Regarding the controversial and critically panned ending, wherein sportswriter Taggart is able to clear all his gambling debts with one final lucky slot machine win, Brooks stated his rationale for the ending was that the gamblers he interviewed for research said they weren't interested in a movie about a gambling loser.

==Reception==
The film has been heavily panned by critics. Audiences polled by CinemaScore gave the film an average grade of "D+" on an A+ to F scale.

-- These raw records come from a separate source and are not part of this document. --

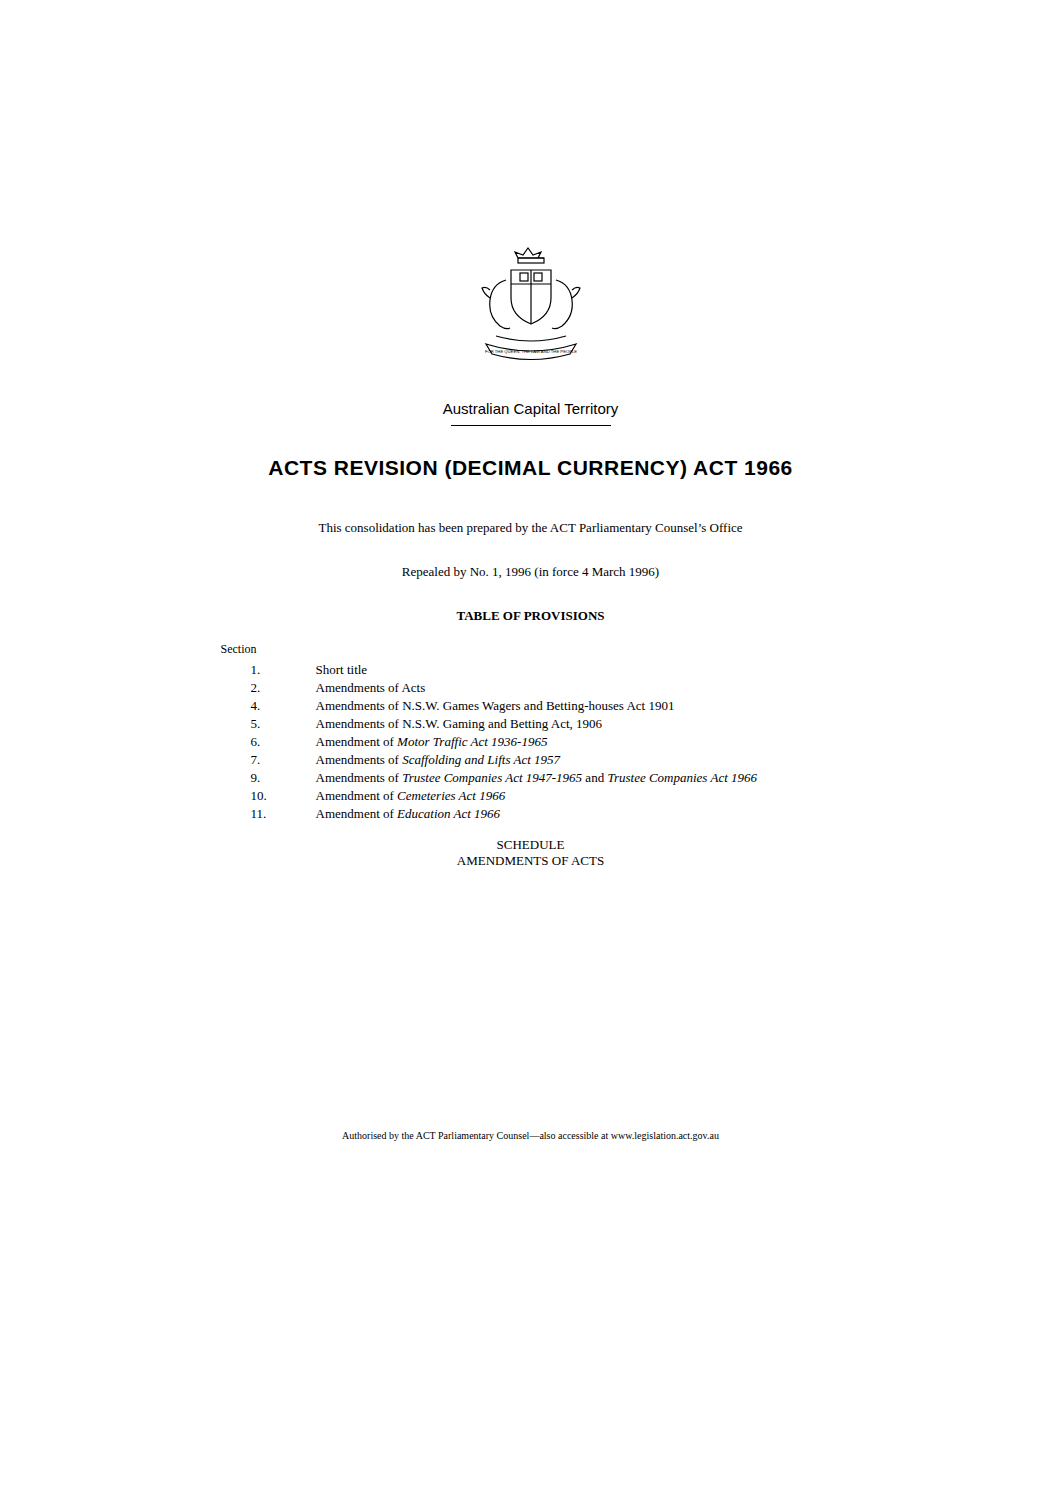FOR THE QUEEN, THE LAW AND THE PEOPLE
Australian Capital Territory
ACTS REVISION (DECIMAL CURRENCY) ACT 1966
This consolidation has been prepared by the ACT Parliamentary Counsel’s Office
Repealed by No. 1, 1996 (in force 4 March 1996)
TABLE OF PROVISIONS
Section
| 1. | Short title |
| 2. | Amendments of Acts |
| 4. | Amendments of N.S.W. Games Wagers and Betting-houses Act 1901 |
| 5. | Amendments of N.S.W. Gaming and Betting Act, 1906 |
| 6. | Amendment of Motor Traffic Act 1936-1965 |
| 7. | Amendments of Scaffolding and Lifts Act 1957 |
| 9. | Amendments of Trustee Companies Act 1947-1965 and Trustee Companies Act 1966 |
| 10. | Amendment of Cemeteries Act 1966 |
| 11. | Amendment of Education Act 1966 |
SCHEDULE
AMENDMENTS OF ACTS
Authorised by the ACT Parliamentary Counsel—also accessible at www.legislation.act.gov.au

Kevin Thomas of the Los Angeles Times said "Some scenes pay off, others don't. But it never lets up and the result is a film that's always a pleasure to watch even when it's defying credibility at every turn."

In 2016, Richard Brody argued in The New Yorker that the film was worthy of reconsideration, saying "still delivers the same terse, grim, and ironic power that it had when I first saw it. Brooks... brings the same gifts to bear on his last film that he exhibited throughout his career—a sense of documentary filmmaking infusing fiction, a passion for journalism as a mode of knowledge, an overlay of reportorial observation on dramatic staging... there’s violence, horror, fear, and humiliation—the paranoid frenzy arising from a hit man’s ability to track Steve down and keep him in the virtual crosshairs."